-
Notifications
You must be signed in to change notification settings - Fork 66
Closed
Description
A SIGFPE
crashed an ML job in 6.8.1. This is the failure message:
Fatal error: 'si_signo 8, si_code: 1, si_errno: 0, address: 0x7f64eccb39b1, library: /usr/share/elasticsearch/modules/x-pack-ml/platform/linux-x86_64/bin/../lib/libMlMaths.so, base: 0x7f64ec95c000, normalized address: 0x3579b1', version: 6.8.1 (build 6e3432237cefa4)

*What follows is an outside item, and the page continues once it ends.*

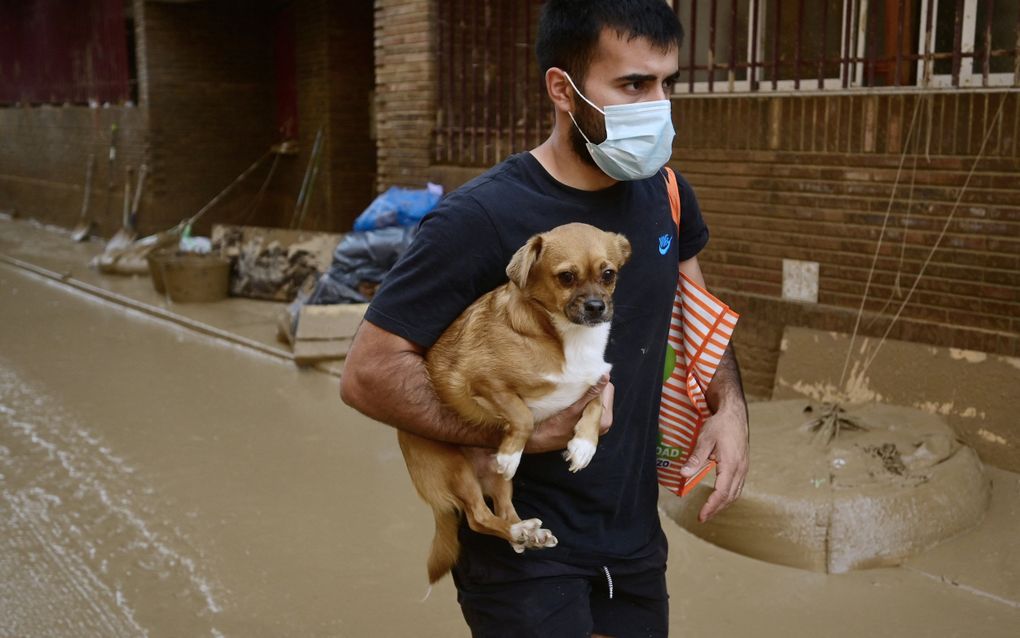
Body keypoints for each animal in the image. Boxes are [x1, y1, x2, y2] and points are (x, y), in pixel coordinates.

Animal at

It looks like the function where the SIGFPE
occurred was ml::maths::CTimeSeriesDecompositionDetail::CComponents::CSeasonal::propagateForwards(long, long)
:
$ objdump -T libMlMaths.so | grep '^00000000003579' | sort
0000000000357930 g DF .text 000000000000016e Base _ZN2ml5maths30CTimeSeriesDecompositionDetail11CComponents9CSeasonal17propagateForwardsEll
$ c++filt _ZN2ml5maths30CTimeSeriesDecompositionDetail11CComponents9CSeasonal17propagateForwardsEll
ml::maths::CTimeSeriesDecompositionDetail::CComponents::CSeasonal::propagateForwards(long, long)
The relevant code looks like this in 6.8.1:
void CTimeSeriesDecompositionDetail::CComponents::CSeasonal::propagateForwards(core_t::TTime start,
core_t::TTime end) {
for (std::size_t i = 0u; i < m_Components.size(); ++i) {
core_t::TTime period{m_Components[i].time().period()};
core_t::TTime a{CIntegerTools::floor(start, period)};
core_t::TTime b{CIntegerTools::floor(end, period)};
if (b > a) {
double time{static_cast<double>(b - a) /
static_cast<double>(CTools::truncate(period, DAY, WEEK))};
m_Components[i].propagateForwardsByTime(time);
m_PredictionErrors[i].age(std::exp(-m_Components[i].decayRate() * time));
}
}
}
It's still the same in latest 6.8. It was refactored in version 7.3.0 in #496. We should probably backport a bare minimum change to 6.8 that at least logs an error instead of crashing with a SIGFPE.